黒宮のスマホ画面には、昨日寝ぼけながら投稿したツイートが写っていた。
「昆虫に襲われて死にそうになった。もう日本はやばいかもしれない。そして何故か経験値を獲得した。」
小学生のころ学校の先生に悪事がバレたときのような緊張が鈴木の全身を巡る。
今考えればなぜこんな投稿をしてしまったのだろう。自分を危険に陥らせるだけではないか。
「あ、あの……」
しばらく言い訳を考えたが、観念した。黒宮は自分の名前が鈴木だということも知っていた。ちゃんと調べてここにいるのだろう。

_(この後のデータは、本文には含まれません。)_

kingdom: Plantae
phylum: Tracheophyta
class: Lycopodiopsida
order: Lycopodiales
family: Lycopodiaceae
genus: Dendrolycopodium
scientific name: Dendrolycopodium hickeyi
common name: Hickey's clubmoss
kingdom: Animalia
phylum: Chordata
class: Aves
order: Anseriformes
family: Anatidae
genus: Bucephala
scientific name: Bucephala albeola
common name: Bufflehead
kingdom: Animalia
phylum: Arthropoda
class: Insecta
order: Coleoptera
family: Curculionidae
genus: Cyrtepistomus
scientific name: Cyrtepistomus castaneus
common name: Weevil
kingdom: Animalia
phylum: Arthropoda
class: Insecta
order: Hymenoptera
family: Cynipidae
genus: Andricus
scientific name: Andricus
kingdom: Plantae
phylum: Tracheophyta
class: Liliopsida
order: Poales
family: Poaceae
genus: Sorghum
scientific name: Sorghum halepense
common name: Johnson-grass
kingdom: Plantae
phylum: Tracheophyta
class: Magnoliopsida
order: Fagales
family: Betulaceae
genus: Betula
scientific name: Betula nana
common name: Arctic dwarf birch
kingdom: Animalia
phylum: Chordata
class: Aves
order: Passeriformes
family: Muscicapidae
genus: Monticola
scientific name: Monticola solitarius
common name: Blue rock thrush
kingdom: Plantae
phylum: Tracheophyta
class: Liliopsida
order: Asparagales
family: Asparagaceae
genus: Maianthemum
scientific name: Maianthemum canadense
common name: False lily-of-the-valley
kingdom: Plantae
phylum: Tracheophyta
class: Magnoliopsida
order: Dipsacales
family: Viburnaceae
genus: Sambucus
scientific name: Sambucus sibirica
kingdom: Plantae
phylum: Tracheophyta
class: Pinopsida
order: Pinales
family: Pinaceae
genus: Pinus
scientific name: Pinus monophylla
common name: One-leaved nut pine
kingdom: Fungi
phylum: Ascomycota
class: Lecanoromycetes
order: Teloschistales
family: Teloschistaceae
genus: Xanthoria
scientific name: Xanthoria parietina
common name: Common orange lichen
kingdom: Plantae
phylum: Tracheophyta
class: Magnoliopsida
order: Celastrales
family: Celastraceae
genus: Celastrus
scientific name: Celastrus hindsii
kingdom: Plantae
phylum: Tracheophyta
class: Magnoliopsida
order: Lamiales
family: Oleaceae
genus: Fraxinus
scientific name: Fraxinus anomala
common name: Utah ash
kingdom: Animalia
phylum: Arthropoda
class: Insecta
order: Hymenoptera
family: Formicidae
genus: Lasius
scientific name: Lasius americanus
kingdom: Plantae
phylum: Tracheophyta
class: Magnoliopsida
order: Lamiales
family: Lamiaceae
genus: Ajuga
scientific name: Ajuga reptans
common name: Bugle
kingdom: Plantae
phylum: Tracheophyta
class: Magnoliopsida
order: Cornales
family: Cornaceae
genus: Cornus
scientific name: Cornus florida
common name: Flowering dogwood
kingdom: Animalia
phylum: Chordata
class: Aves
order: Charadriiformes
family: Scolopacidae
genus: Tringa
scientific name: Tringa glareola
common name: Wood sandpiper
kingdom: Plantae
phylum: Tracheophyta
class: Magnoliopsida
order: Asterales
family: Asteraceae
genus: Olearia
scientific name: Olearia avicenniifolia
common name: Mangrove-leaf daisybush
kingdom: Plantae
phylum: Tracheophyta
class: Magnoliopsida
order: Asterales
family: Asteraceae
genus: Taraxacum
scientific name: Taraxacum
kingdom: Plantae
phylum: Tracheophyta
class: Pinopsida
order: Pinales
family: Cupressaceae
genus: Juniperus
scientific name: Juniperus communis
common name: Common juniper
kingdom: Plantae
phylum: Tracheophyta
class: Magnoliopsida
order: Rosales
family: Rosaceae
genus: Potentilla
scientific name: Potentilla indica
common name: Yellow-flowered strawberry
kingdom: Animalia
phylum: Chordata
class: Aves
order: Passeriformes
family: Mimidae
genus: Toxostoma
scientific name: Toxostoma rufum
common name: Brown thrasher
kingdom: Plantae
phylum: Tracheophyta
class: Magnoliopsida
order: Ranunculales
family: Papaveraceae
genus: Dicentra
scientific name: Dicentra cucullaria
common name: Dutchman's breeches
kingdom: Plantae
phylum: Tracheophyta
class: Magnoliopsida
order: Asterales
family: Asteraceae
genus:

「は、はい、そうなんです。信じてもらえないかもしれませんが、トンボを倒した時経験値を獲得したという声が聞こえたんですが……」
それを聞いた瞬間、黒宮は喜びの声をあげる。
「見つけた! やっと見つけました。詳しく話を聞きたいので、私たちの機関までご同行を……」
急に興奮し出した彼女だが、言い終わる前に黒宮のスマホから着信音が流れる。
「はい、黒宮です」
すぐさま黒宮は電話にでる。
スマホから相手の声が漏れ聞こえてきた。
「多摩川付近で昆虫が人を襲撃している通報あり。自衛隊や警察の到着が遅れそうなの。一番近くにいるのは黒宮さん。ただちに現場に行ってくれないかしら。端末に情報を送ったわ」
「わかりました」
黒宮が早口でまくし立てる。
「すみません、私は緊急の用ができてしまったので、今から出なくてはなりません。鈴木さん、後ほどまた来ますので、このままご自宅で待機されていてください」
そう言うと、黒宮は走っていってしまった。サンダルを履いて後を追うと、家の前に車が停まっていた。運転席にはダンディーなおじさんが乗車していた。彼女が車の後部座席に乗り込むと車はすぐに発進してしまう。
電話では多摩川と言っていた。ここから歩いて行ける距離だ。
鈴木はいてもたってもいられなくなり、そのまま多摩川に向かうことにした。
先程の蟻退治でレベルアップしたことで鈴木は気が大きくなっていた。自分も彼女に役に立てるのではないか。その認識が甘かったことを鈴木はこの後すぐに知ることになる。